[EXCERPT PROVIDED Boundary: Start]

The racist murder of Oscar Grant is less to do with the individual bigotry of Mehserle and everything to do with the systemic racism of policing in the U.S. The racially discriminatory practices of a different California police department, Los Angeles Police Department (LAPD), was the subject of an extensive study by Yale University legal scholar, Ian Ayers, in 2008. Ayers summarized his research this way:
The study, which I wrote with my research assistant, Jonathan Borowsky, asked not simply whether African Americans and Latinos are stopped and searched by the LAPD more often than whites — it’s clear that they are — but the more complex question of whether these racial disparities are justified by legitimate policing practices, such as deciding to police more aggressively in high-crime neighborhoods.
We found persistent and statistically significant racial disparities in policing that raise grave concerns that African Americans and Latinos in Los Angeles are, as we put it in the report, “over-stopped, over-frisked, over-searched and over-arrested.” [emphasis added] After controlling for violent crime rates and property crime rates in specific neighborhoods, as well as a host of other variables, we found the following:
- For every 10,000 residents, about 3,400 more black people are stopped than whites, and 360 more Latinos are stopped than whites. Stopped blacks are 127% more likely to be frisked — and stopped Latinos are 43% more likely to be frisked — than stopped whites.
- Stopped blacks are 76% more likely to be searched, and stopped Latinos are 16% more likely to be searched than stopped whites.
- Stopped blacks are 29% more likely to be arrested, and stopped Latinos are 32% more likely to be arrested than stopped whites.

[EXCERPT PROVIDED Boundary: End]

• [PROBLEMS TO WORK ON]
A) In the excerpt on LAPD stops, how much more likely are stopped blacks to be searched than stopped whites?
B) Pick up the excerpt on LAPD stops after its final sentence and continue it.

[DATA Boundary: Start]

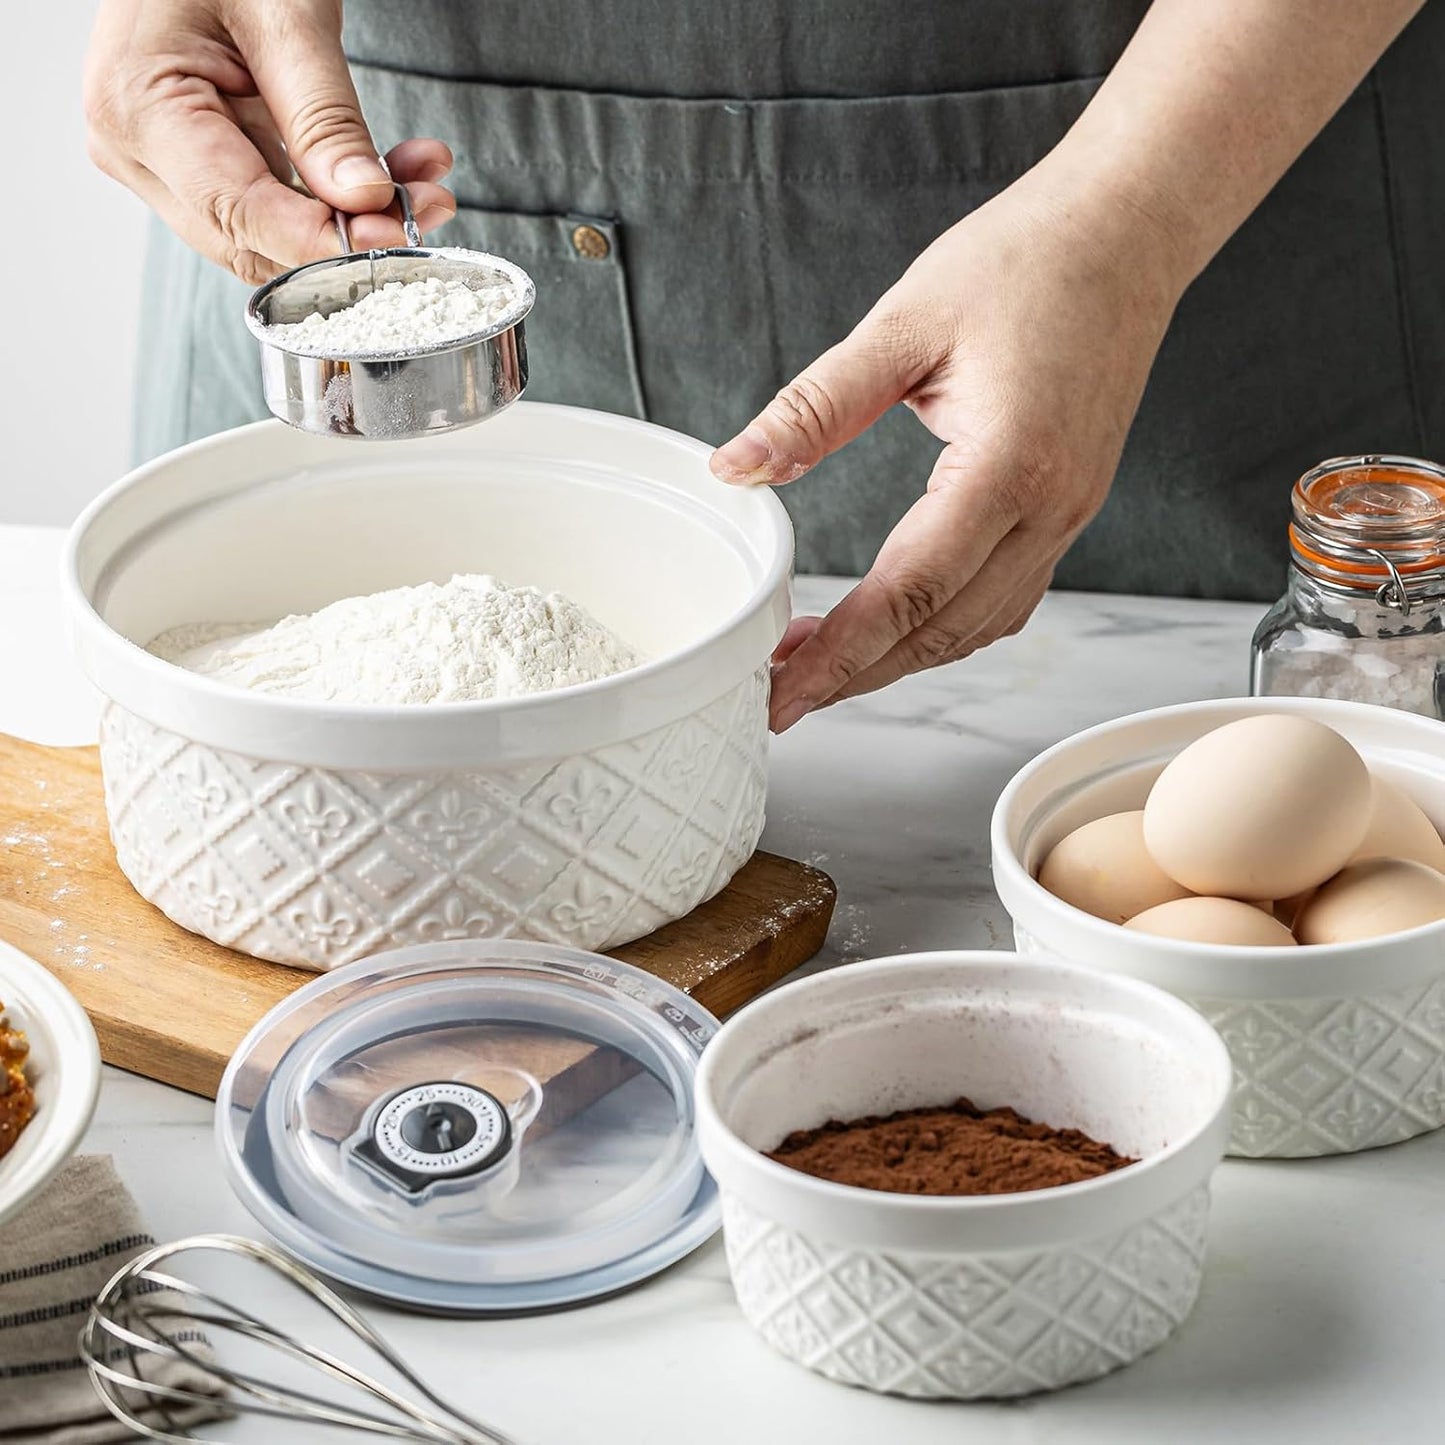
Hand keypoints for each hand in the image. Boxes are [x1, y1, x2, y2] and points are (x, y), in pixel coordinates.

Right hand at [84, 0, 456, 282]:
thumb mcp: (283, 15)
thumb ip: (323, 115)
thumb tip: (366, 201)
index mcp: (138, 107)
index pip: (237, 211)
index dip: (319, 239)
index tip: (392, 236)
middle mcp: (141, 151)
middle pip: (253, 239)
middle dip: (347, 236)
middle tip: (425, 208)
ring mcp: (167, 164)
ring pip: (273, 235)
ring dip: (355, 221)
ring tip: (424, 185)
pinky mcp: (202, 163)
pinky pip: (278, 207)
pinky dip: (340, 199)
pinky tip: (397, 174)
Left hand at [710, 170, 1183, 731]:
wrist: (1126, 231)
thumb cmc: (1026, 262)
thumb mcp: (903, 325)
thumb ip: (814, 408)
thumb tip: (736, 467)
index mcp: (1007, 466)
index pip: (907, 592)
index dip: (838, 654)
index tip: (780, 689)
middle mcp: (1049, 509)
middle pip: (941, 631)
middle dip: (857, 674)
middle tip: (783, 694)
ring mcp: (1068, 516)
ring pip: (975, 627)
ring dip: (899, 658)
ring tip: (824, 661)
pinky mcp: (1069, 509)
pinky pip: (1004, 599)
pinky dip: (944, 628)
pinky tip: (897, 623)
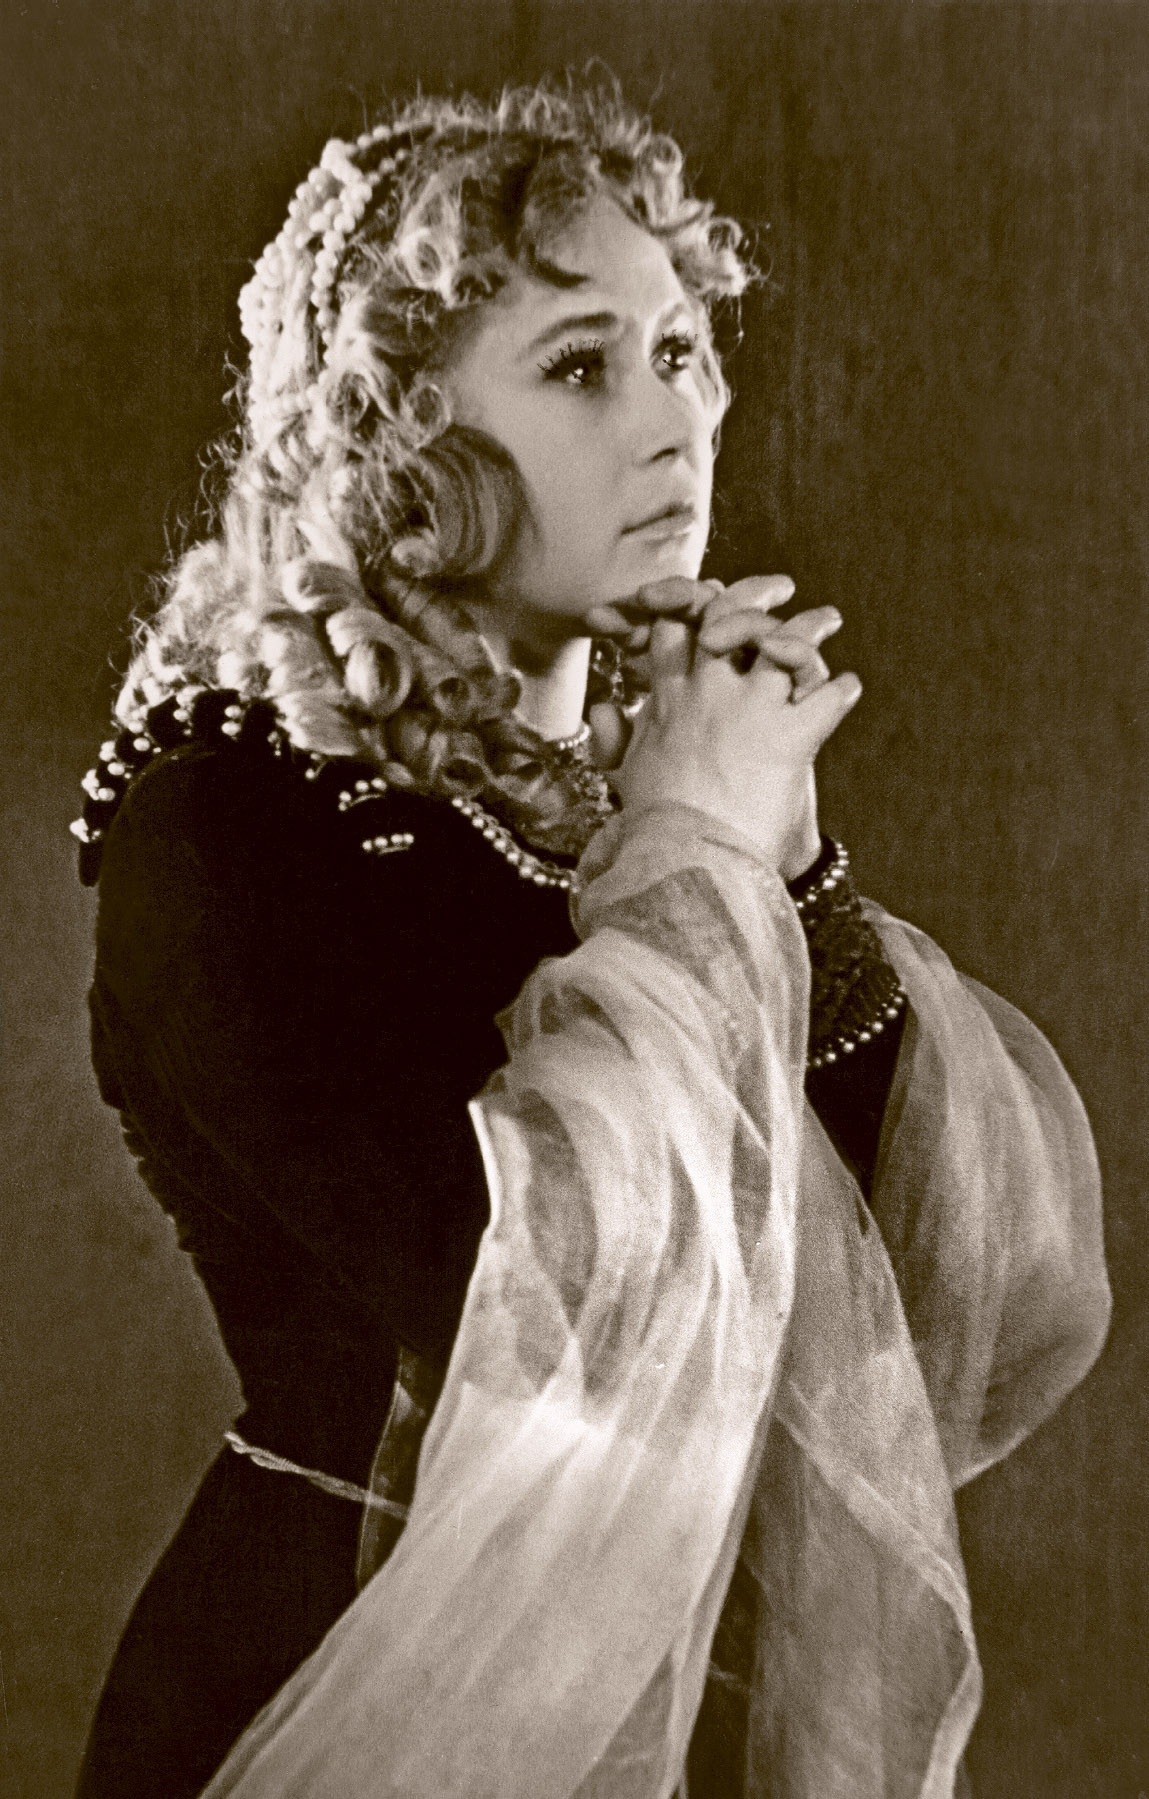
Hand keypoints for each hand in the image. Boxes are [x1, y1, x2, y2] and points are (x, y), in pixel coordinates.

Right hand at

[DATA Boundary: End]

• [RESPONSES TO THE TASKS]
A) They are 76% more likely to be searched.

B)
Perhaps in addition to “over-stopped, over-frisked, over-searched, and over-arrested,” we could add “over-killed.” The study, released in fall of 2008, initially drew only silence from the LAPD which refused to respond. And, when they did finally respond (just in the last several days), the LAPD chose to reject the reports findings, minimize the significance of the report, and deny the implications for reviewing its policing practices, by saying only “we live in an imperfect world” (according to Police Chief William J. Bratton).
This notion of an “imperfect world” suggests that the routine brtuality visited upon black and brown people by cops is some sort of unfortunate law of nature that it is impossible to reverse. Nothing could be further from the truth. This is a human-created system of inequality and it is well within the realm of the possible that human beings could dismantle this brutal, racially discriminatory regime of policing. What we lack is the collective will to make it happen. And, until we summon that will, many more Oscar Grants will be over-stopped, over-frisked, over-searched, over-arrested, and “over-killed.”
It’s my hope that the street protests in Oakland (
photo credit: NeitherFanboy ) will be part of a broader and more sustained effort to address the racial profiling and police brutality that are endemic in the contemporary U.S.